◆ Instructions to follow
Please restate the entries below word for word, leaving out any pictures.

==========

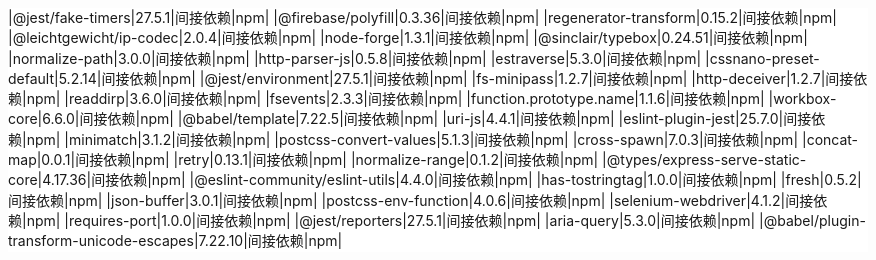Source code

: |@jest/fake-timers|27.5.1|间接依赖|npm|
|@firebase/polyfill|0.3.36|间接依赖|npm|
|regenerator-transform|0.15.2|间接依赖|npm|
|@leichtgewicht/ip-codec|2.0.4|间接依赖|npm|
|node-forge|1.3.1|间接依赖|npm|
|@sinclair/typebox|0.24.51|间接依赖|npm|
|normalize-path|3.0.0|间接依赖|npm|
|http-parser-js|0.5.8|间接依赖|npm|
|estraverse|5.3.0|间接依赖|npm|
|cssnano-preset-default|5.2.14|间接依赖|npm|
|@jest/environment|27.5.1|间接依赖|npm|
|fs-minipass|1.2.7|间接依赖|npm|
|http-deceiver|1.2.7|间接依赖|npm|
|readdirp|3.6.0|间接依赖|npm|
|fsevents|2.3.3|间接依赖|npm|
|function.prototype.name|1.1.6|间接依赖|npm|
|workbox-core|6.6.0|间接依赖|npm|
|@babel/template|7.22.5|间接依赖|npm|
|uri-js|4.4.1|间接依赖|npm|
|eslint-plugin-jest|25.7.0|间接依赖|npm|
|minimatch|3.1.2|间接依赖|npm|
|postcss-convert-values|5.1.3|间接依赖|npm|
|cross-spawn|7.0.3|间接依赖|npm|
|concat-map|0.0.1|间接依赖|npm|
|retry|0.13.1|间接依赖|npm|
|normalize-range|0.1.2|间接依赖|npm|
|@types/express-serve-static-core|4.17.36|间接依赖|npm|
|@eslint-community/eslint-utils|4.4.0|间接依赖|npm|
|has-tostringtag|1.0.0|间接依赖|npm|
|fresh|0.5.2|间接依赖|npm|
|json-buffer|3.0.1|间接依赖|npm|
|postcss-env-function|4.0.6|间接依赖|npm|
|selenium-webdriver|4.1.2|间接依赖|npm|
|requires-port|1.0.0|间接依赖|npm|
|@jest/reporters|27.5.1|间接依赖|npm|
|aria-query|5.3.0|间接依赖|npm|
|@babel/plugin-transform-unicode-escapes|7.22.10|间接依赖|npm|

==========

◆ Worked solution
Source code

: |@jest/fake-timers|27.5.1|间接依赖|npm|
|@firebase/polyfill|0.3.36|间接依赖|npm|
|regenerator-transform|0.15.2|间接依赖|npm|
|@leichtgewicht/ip-codec|2.0.4|间接依赖|npm|
|node-forge|1.3.1|间接依赖|npm|
|@sinclair/typebox|0.24.51|间接依赖|npm|
|normalize-path|3.0.0|间接依赖|npm|
|http-parser-js|0.5.8|间接依赖|npm|
|estraverse|5.3.0|间接依赖|npm|
|cssnano-preset-default|5.2.14|间接依赖|npm|
|@jest/environment|27.5.1|间接依赖|npm|
|fs-minipass|1.2.7|间接依赖|npm|
|http-deceiver|1.2.7|间接依赖|npm|
|readdirp|3.6.0|间接依赖|npm|
|fsevents|2.3.3|间接依赖|npm|
|function.prototype.name|1.1.6|间接依赖|npm|
|workbox-core|6.6.0|间接依赖|npm|
|@babel/template|7.22.5|间接依赖|npm|
|uri-js|4.4.1|间接依赖|npm|
|eslint-plugin-jest|25.7.0|间接依赖|npm|
|minimatch|3.1.2|间接依赖|npm|
|postcss-convert-values|5.1.3|间接依赖|npm|
|cross-spawn|7.0.3|间接依赖|npm|
|concat-map|0.0.1|间接依赖|npm|
|retry|0.13.1|间接依赖|npm|
|normalize-range|0.1.2|间接依赖|npm|
|@types/express-serve-static-core|4.17.36|间接依赖|npm|
|@eslint-community/eslint-utils|4.4.0|间接依赖|npm|
|has-tostringtag|1.0.0|间接依赖|npm|
|fresh|0.5.2|间接依赖|npm|
|json-buffer|3.0.1|间接依赖|npm|
|postcss-env-function|4.0.6|间接依赖|npm|
|selenium-webdriver|4.1.2|间接依赖|npm|
|requires-port|1.0.0|间接依赖|npm|
|@jest/reporters|27.5.1|间接依赖|npm|
|aria-query|5.3.0|间接依赖|npm|
|@babel/plugin-transform-unicode-escapes|7.22.10|间接依赖|npm|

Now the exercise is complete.